Clare Corbett isn’t sure, but she thinks she’s narrated about 300 audiobooks since she left drama school to join the BBC’s Radio Drama Company. “That started my passion for radio, and for mic stuff,” she says. “Then I went into TV and theatre, and [audiobooks] just carried alongside it, beautifully.” She was one of three narrators of The Girl On The Train by Paula Hawkins (the book itself features alternating narrations), which won an Audie award for best audiobook in 2016. More recently she narrated Flights, The Man Booker international prize winner by Polish author – and now Nobel prize winner – Olga Tokarczuk. “Approaching that was very difficult,” says Corbett. “There was Russian and Polish language in it, and Russian, Polish and Croatian pronunciations.” In the end, she contacted some other women from her local area who spoke the languages and could guide her through the pronunciations. “I’m meeting my community at the same time,” she says.

Most professional readers are also trained actors – as early as 2013, Audible’s founder Donald Katz was claiming his company was probably the largest single employer of actors in the New York area – but narration comes with its own peculiar constraints. “What’s different is, you’ve got to stay still,” says Corbett. “When I first started, I was very animated. I was told to stop.” Any movement in the booth creates extraneous noise: fabric rustling, chair creaking, foot tapping. Before the introduction of the iPad, even the turning of pages was an editing headache.

Beyond keeping still, there are other considerations. “If you’re narrating in the first person, I find it’s much more like doing TV or theatre,” says Corbett. “You can enter into it as if you are that character.” If, however, the book has a neutral, third person narrator and several speaking characters, reading becomes a complex mix of acting and storytelling, requiring tremendous concentration and plenty of preparation. “If you’re a good actor it doesn’t always mean you’re going to be a good narrator,” Corbett says.

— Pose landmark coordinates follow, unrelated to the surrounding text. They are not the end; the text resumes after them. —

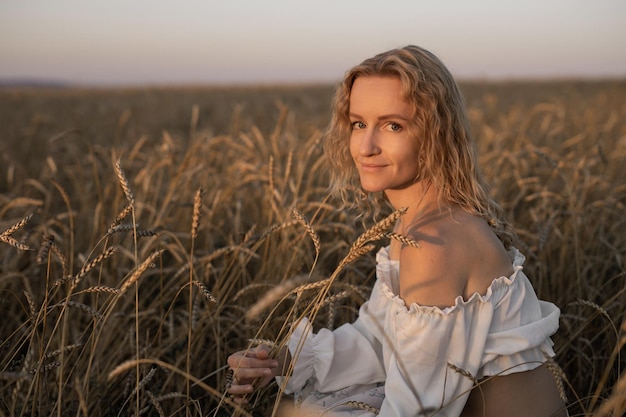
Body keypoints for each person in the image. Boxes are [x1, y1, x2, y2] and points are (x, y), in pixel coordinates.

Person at [227, 45, 567, 417]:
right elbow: (382, 338)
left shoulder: (434, 242)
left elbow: (416, 408)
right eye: (359, 124)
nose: (367, 146)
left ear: (436, 133)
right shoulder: (418, 222)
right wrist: (283, 360)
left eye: (393, 125)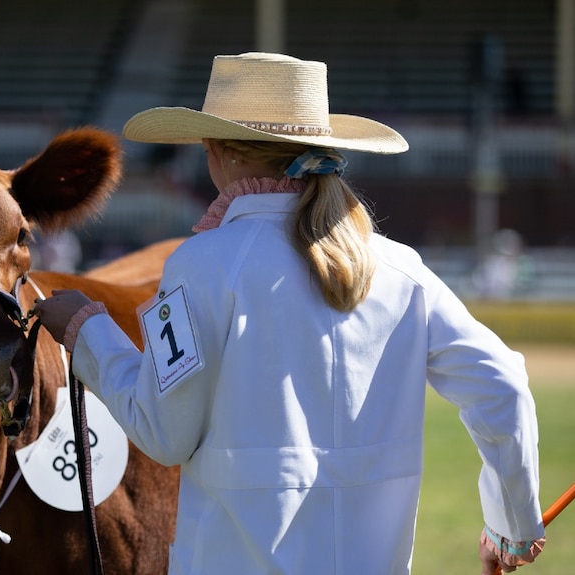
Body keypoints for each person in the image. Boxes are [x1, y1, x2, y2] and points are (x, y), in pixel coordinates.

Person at [34, 52, 545, 575]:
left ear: (219, 151)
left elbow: (164, 433)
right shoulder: (401, 269)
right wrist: (513, 525)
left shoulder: (202, 263)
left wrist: (87, 332)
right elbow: (501, 382)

Finty Williams, who has been reading audiobooks for about 18 years, agrees that narration is a discipline distinct from acting. “It’s to do with rhythm, and understanding how we naturally speak,” she says. “When we get to the middle of a paragraph we speak slightly quicker, and then we tend to slow down.” While experience helps, she’s not sure it can be taught. “It’s a knack,” she says. “It’s a knack that my mother doesn’t have.” If her eyes contain a flicker of irony as she says this, it’s because her mother is Dame Judi Dench. “The only audiobook she ever did she had to leave after the first day, because she couldn’t string two sentences together,” says Williams. “It’s about the only thing she can’t do.”

I meet Williams a few days after her run in Night Of The Iguana in London’s West End. Like a lot of readers, she combines audiobook narration with acting work, though not, if she can help it, at the same time. “I did do one, when I was doing a show in town,” she says. “This box arrived at the stage door; it was the paperback version of the book, which was about 800 pages long.” The book – Citadel, by Kate Mosse – is actually 976 pages in paperback. “It had Latin in it,” says Williams. “And German and Spanish and Medieval French. So I spent a whole day doing that, and then I went to the theatre, did the play and went home. I woke up the next morning and burst into tears and said, ‘Please don’t send me back!’ But we did get it finished.”